You will apply quantization aware training to the whole model and see this in the model summary. All layers are now prefixed by "quant".

Note that the resulting model is quantization aware but not quantized (e.g. the weights are float32 instead of int8). The sections after show how to create a quantized model from the quantization aware one.

In the [comprehensive guide](https://www.tensorflow.org/model_optimization/guide/quantization/training_comprehensive_guide.md), you can see how to quantize some layers for model accuracy improvements.

In [None]:
import tensorflow_model_optimization as tfmot
from tensorflow_model_optimization.python.core.keras.compat import keras # Import keras from tfmot

# Instead of directly applying quantize_model, recreate the model structure
def create_quantizable_model():
    model = keras.Sequential([ # Use keras imported from tfmot
        keras.layers.InputLayer(input_shape=(28, 28)),
        keras.layers.Reshape(target_shape=(28, 28, 1)),
        keras.layers.Conv2D(filters=12, kernel_size=(3, 3), activation='relu'),
        keras.layers.MaxPooling2D(pool_size=(2, 2)),
        keras.layers.Flatten(),
        keras.layers.Dense(10)
    ])
    return model

# Create a new model instance
quantizable_model = create_quantizable_model()

# Now apply quantize_model
q_aware_model = tfmot.quantization.keras.quantize_model(quantizable_model)

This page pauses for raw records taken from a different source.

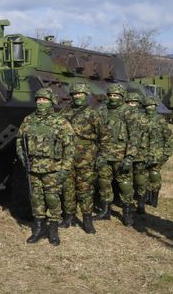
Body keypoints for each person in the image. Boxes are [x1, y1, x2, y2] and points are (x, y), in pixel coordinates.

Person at [16, 87, 74, 246]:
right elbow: (20, 141)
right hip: (33, 167)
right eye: (39, 100)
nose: (41, 102)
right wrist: (22, 157)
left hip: (52, 168)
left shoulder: (61, 122)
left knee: (52, 198)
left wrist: (65, 169)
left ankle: (53, 230)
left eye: (45, 100)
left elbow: (69, 147)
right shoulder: (28, 120)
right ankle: (39, 228)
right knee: (36, 198)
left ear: (52, 102)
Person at [59, 82, 106, 234]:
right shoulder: (64, 112)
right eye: (75, 94)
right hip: (67, 155)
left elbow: (104, 137)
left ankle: (87, 219)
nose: (77, 97)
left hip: (87, 156)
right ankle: (69, 217)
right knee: (68, 188)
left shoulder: (93, 113)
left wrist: (101, 156)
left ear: (86, 95)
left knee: (85, 188)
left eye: (80, 94)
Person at [94, 84, 138, 227]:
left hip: (121, 155)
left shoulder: (128, 112)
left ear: (122, 97)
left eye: (116, 96)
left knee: (125, 184)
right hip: (104, 154)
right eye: (111, 95)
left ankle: (127, 213)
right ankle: (105, 211)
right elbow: (95, 132)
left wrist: (129, 157)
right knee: (103, 181)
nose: (113, 98)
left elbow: (134, 137)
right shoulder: (102, 110)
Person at [142, 96, 172, 208]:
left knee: (154, 174)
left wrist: (166, 153)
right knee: (143, 175)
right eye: (147, 106)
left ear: (155, 106)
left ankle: (154, 199)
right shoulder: (142, 119)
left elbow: (168, 138)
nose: (149, 108)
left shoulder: (160, 120)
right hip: (143, 152)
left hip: (157, 153)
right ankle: (145, 196)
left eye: (152, 106)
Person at [124, 92, 150, 214]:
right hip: (125, 153)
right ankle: (127, 204)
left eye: (133, 103)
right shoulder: (122, 116)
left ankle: (140, 203)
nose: (131, 105)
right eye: (128, 102)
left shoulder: (143, 118)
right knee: (126, 181)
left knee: (140, 180)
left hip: (140, 153)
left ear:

# Compile the quantized model
q_aware_model.compile(optimizer='adam',
                      loss=keras.losses.SparseCategoricalCrossentropy(from_logits=True),
                      metrics=['accuracy'])

q_aware_model.summary()

Model: "sequential"
_________________________________________________________________
 Layer (type)                Output Shape              Param #   
 quantize_layer (QuantizeLa  (None, 28, 28)            3         
 yer)                                                            
                                                                 
 quant_reshape (QuantizeWra  (None, 28, 28, 1)         1         
 pperV2)                                                         
                                                                 
 quant_conv2d (QuantizeWrap  (None, 26, 26, 12)        147       
 perV2)                                                          
                                                                 
 quant_max_pooling2d (Quant  (None, 13, 13, 12)        1         
 izeWrapperV2)                                                   
                                                                 
 quant_flatten (QuantizeWra  (None, 2028)              1